Processing and Consolidation of Nanocrystalline Cu-Zn-Ti-Fe-Cr High-Entropy Alloys via Mechanical Alloying

In the current investigation, nanocrystalline multicomponent high-entropy alloys (HEAs) have been synthesized in the Cu (x) Zn (y) Ti20Fe20Cr20 system (x/y = 1/0, 3/1, 1; and x + y = 40) by mechanical alloying and subsequently consolidated using spark plasma sintering (SPS) in argon atmosphere at a pressure of 50 MPa.

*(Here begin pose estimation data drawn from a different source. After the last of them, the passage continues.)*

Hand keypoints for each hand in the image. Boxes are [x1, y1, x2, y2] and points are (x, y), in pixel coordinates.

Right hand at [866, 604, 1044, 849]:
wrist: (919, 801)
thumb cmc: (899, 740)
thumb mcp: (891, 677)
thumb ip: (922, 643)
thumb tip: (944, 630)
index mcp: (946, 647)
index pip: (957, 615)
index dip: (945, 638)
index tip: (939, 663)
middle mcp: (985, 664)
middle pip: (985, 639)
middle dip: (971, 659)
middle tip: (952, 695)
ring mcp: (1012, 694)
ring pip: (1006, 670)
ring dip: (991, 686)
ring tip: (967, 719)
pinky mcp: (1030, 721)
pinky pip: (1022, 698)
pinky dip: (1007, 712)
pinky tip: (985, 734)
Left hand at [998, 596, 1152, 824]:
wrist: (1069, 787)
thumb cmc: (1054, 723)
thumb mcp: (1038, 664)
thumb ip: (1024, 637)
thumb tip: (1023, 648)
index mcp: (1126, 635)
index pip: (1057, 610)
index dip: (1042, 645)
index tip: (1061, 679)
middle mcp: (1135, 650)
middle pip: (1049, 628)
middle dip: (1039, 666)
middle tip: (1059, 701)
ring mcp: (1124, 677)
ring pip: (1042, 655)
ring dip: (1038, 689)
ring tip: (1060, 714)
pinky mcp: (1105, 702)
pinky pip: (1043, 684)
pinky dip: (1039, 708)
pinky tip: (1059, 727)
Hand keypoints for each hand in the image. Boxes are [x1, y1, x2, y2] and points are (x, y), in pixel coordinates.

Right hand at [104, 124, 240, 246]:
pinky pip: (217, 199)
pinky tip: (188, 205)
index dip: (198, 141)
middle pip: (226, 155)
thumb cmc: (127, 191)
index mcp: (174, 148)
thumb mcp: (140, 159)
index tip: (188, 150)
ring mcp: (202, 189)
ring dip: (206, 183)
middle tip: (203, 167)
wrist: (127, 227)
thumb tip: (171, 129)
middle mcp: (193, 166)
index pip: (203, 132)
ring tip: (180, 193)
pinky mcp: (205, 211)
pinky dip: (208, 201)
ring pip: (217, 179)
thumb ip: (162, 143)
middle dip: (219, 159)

A detailed X-ray diffraction and transmission electron microscopy study reveals the presence of both FCC copper solid-solution, (Cu)(ss) and BCC chromium solid-solution, (Cr)(ss) phases in both the mechanically alloyed powders as well as the sintered compacts. The phase formation and stability of the sintered multicomponent Cu (x) Zn (y) Ti20Fe20Cr20 with x/y = 3/1 and x + y = 40 pellet have been studied at different sintering temperatures, i.e., 873 K, 973 K, 1073 K, and 1173 K (600 A degrees C, 700 A degrees C, 800 A degrees C, and 900 A degrees C). The important findings include that high Vickers bulk hardness of around 6 GPa and relative density of around 95 pct reported in the Cu (x) Zn (y) Ti20Fe20Cr20 with x/y = 3/1 and x + y = 40 HEAs, SPSed at 1173 K (900 A degrees C). The formation, consolidation, and microstructural details are analyzed critically and discussed.